Transfer Learning Basic Network Examination

Quick Check

Initial situation

The more often deep learning is used for projects, the quicker you realize that a suitable network is usually designed for exactly one task. This is also the case with object detection and recognition. The basic technology is there, but how do you quickly arrive at a suitable deep learning model for the new relevant task? Transfer learning has emerged as a good basis here, but suitable base networks must be available and, if possible, trained beforehand. This applies in particular with regard to the shortest possible time-to-market. It is necessary to examine how such base networks can be developed for the most relevant tasks and how they can be optimally reused. With a good basic model and a suitable transfer learning strategy, single character recognition is expected to be a special use case of object recognition for this project.

Solution idea

Optical character recognition (OCR) and recognition is a special application of object recognition. The problem with OCR is that it is difficult to find relevant and single-character data. Therefore, all kinds of existing models for object recognition and detection are investigated. The ability of each model to recognize smaller objects is crucial. Works based on the same model are used for OCR and further investigated. In addition to fine-tuning, new solutions are also being sought for transfer learning. The goal behind this is to look for ways to generate new data with minimal effort. Domain adaptation is a sub-study of this, which uses learned model parameters from annotated data and adapts their predictions for the learning task in a new use case. Domain adaptation could avoid the effort of generating part of the required new data.

KI-Fortschrittszentrum_270_QC_Transfer Learning Basic Network Examination_Abb1 — Figure 1: OCR and transfer learning, Alai Bürlike, Fraunhofer IPA

Benefit

The project provides an overview of existing models for object recognition and detection. In addition, the flexibility in terms of recognition capability of each model is investigated for the use case of optical character detection and recognition. The finally selected model, Faster RCNN with multiple RPN, tends to have the flexibility to output single character recognition with a word-level annotated input. This Faster RCNN with multiple RPN model is ready to be tested on a given dataset and optimized for foreground object recognition and single character recognition capability. The study results from the research part on transfer learning strategy provide the multiple state of the art, best fine tuning and heterogeneous transfer learning approaches.
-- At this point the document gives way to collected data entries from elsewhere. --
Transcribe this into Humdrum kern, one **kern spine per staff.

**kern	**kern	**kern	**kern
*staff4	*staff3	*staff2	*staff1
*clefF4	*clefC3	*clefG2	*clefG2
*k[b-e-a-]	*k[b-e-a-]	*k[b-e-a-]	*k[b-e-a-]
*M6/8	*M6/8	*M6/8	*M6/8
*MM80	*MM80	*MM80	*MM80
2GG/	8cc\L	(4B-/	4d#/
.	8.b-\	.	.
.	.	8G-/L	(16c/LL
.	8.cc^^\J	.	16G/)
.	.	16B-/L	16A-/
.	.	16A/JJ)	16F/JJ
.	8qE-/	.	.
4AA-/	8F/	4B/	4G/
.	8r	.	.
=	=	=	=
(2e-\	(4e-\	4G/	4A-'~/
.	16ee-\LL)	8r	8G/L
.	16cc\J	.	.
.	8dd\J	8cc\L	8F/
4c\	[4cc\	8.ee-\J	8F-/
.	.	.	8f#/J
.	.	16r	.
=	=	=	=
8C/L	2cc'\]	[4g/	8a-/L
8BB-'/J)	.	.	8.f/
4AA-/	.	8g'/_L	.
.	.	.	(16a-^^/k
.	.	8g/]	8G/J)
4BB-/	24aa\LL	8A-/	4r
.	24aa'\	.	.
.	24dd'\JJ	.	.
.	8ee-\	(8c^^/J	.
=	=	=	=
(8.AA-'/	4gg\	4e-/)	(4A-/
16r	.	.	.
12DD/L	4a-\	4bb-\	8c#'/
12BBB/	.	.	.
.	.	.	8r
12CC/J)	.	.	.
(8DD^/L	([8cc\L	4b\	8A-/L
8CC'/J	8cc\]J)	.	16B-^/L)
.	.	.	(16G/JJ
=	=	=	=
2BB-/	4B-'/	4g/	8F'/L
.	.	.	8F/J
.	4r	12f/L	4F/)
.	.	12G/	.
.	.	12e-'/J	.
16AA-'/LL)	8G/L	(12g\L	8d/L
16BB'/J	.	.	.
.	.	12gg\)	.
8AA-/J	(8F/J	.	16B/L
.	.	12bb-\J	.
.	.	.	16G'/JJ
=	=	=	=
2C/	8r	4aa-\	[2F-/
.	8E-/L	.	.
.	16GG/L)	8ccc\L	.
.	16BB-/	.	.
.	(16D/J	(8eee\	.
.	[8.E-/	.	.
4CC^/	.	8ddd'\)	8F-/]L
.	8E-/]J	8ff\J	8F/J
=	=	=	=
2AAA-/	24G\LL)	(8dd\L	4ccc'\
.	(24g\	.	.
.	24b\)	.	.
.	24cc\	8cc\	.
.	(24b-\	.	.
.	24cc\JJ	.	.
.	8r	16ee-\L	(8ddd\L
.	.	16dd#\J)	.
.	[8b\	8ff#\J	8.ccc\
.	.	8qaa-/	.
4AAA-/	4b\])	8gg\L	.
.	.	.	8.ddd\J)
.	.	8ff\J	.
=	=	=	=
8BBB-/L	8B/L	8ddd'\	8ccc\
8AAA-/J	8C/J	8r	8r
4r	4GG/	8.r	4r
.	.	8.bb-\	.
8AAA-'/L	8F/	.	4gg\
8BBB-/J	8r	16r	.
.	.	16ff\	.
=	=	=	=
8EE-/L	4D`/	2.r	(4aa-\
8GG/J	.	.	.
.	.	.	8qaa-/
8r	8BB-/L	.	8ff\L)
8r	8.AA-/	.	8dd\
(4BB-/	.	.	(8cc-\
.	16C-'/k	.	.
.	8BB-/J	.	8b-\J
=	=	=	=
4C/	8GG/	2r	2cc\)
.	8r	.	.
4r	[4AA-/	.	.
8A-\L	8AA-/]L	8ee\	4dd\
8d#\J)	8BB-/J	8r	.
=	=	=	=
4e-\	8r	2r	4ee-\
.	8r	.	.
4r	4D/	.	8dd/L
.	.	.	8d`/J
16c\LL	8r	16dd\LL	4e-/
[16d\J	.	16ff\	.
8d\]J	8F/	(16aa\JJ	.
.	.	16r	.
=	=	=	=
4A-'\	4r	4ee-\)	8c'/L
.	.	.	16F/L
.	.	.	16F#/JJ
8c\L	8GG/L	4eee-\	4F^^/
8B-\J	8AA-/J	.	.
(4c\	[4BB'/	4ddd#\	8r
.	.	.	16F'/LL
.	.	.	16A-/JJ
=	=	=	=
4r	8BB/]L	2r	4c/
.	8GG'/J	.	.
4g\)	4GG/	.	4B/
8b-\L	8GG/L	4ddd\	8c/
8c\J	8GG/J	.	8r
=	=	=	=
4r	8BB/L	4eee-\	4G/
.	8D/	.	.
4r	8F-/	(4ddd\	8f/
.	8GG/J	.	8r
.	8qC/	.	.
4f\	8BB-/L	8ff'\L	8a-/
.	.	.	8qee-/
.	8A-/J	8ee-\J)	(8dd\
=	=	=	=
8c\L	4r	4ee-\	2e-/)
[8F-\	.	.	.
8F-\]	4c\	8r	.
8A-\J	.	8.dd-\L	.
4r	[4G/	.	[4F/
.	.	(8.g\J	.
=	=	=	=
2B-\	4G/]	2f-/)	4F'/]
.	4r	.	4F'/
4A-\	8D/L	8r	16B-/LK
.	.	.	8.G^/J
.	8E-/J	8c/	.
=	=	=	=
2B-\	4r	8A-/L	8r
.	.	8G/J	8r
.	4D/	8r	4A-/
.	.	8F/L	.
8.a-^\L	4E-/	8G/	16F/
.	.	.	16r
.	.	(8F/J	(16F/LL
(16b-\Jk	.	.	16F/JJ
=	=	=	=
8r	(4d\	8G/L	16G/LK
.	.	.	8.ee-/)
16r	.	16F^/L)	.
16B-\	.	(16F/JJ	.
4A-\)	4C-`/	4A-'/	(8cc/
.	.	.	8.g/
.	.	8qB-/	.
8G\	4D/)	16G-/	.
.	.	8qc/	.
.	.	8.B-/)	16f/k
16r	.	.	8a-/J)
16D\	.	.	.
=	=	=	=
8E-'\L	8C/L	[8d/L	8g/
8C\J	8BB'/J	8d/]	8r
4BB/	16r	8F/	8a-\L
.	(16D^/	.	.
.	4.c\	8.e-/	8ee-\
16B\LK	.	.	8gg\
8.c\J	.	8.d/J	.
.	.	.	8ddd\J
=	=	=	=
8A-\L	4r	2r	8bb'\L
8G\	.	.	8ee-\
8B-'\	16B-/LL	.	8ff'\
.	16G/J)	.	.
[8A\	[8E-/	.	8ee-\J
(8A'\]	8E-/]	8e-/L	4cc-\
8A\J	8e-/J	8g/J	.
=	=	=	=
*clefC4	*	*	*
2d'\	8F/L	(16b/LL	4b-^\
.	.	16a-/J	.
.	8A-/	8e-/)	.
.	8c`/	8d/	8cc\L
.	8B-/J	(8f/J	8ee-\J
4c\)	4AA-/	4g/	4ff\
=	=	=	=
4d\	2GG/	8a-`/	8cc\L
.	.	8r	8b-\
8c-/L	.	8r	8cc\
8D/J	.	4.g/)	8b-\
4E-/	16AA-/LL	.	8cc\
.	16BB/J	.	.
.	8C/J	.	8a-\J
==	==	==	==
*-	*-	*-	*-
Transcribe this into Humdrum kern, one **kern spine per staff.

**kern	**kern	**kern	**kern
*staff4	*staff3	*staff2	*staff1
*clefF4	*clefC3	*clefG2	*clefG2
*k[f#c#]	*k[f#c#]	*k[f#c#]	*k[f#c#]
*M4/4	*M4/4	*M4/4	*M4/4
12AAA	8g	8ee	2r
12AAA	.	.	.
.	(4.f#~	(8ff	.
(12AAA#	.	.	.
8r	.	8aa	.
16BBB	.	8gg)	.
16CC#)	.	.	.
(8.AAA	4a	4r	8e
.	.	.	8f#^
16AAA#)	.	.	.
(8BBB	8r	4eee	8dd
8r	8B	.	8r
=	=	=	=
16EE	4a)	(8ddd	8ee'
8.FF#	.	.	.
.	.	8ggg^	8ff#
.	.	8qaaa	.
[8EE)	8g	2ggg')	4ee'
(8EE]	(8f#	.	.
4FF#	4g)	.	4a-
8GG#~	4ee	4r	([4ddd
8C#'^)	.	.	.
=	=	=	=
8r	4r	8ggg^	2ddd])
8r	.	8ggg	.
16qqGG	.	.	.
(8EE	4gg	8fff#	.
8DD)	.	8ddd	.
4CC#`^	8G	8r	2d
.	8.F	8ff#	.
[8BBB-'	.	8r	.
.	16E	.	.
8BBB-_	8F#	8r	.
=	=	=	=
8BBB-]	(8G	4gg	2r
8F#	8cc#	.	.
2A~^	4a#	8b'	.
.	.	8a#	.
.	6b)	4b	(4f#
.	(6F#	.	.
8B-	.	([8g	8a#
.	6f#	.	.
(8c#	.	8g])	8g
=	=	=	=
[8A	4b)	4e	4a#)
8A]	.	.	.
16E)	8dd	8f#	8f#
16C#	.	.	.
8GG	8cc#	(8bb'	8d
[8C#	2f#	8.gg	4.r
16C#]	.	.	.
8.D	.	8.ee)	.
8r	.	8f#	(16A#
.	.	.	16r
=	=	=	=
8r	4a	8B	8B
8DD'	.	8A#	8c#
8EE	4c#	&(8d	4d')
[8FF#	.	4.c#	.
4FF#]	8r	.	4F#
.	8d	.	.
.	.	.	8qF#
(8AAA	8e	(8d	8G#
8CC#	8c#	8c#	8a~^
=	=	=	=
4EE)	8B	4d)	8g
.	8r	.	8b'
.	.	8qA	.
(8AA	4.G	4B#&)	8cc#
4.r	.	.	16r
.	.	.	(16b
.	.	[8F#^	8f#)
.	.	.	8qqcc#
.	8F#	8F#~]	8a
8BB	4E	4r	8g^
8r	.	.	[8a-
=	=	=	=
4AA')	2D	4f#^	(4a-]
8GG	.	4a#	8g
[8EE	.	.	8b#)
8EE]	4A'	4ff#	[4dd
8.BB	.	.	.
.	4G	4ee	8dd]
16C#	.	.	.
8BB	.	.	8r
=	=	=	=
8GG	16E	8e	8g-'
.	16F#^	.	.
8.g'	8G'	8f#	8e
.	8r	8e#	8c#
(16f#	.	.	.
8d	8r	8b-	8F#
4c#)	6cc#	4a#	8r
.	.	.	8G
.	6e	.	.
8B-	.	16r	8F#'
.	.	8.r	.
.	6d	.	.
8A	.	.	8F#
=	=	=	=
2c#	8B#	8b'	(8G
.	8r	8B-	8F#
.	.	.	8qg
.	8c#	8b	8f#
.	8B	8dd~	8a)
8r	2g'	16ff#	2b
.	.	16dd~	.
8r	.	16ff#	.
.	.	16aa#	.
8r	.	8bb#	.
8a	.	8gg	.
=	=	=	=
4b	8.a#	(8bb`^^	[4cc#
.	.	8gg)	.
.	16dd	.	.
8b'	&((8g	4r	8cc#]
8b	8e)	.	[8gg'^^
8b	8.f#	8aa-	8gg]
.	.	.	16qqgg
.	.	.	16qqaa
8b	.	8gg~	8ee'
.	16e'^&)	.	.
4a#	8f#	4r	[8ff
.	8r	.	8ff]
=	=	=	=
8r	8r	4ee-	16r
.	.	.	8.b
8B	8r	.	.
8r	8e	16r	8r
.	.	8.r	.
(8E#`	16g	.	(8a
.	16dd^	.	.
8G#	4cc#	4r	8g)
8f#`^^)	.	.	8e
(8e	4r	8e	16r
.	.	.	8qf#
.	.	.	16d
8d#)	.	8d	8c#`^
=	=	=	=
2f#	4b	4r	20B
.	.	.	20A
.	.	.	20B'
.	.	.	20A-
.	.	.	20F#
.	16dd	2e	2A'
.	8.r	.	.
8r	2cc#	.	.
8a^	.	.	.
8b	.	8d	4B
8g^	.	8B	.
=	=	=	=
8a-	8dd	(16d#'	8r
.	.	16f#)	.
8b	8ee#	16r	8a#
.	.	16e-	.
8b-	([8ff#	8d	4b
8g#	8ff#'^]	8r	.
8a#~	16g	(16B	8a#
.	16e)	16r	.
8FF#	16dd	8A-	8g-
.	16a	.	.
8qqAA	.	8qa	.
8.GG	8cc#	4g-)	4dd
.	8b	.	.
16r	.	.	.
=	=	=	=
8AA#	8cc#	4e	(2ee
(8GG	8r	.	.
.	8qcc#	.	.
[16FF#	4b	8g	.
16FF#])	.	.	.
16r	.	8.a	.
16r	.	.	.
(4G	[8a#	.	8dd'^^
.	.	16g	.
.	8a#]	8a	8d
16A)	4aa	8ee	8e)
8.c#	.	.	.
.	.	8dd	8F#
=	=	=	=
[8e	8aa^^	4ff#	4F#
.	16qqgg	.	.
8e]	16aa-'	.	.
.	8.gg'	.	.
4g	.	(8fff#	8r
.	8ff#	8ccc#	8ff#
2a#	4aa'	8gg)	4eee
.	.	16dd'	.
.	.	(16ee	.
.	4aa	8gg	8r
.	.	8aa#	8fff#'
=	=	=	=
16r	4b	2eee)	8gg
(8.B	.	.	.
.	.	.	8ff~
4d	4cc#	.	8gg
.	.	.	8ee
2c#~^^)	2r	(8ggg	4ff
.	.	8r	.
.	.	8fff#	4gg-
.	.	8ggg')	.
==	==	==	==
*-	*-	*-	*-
Implementation of the AI application

In this project, all object recognition and detection models investigated are built using deep learning architectures, e.g. Faster-RCNN, Transformer, YOLO. In the transfer learning part, the finetuning and heterogeneous transfer learning approaches are based on deep learning models, e.g. Faster-RCNN and Transformer.

These two approaches can now be tested and compared with each other. Only when the heterogeneous transfer learning approach performs similarly to the traditional transfer learning approach with fine tuning can the additional effort of creating new training data be avoided.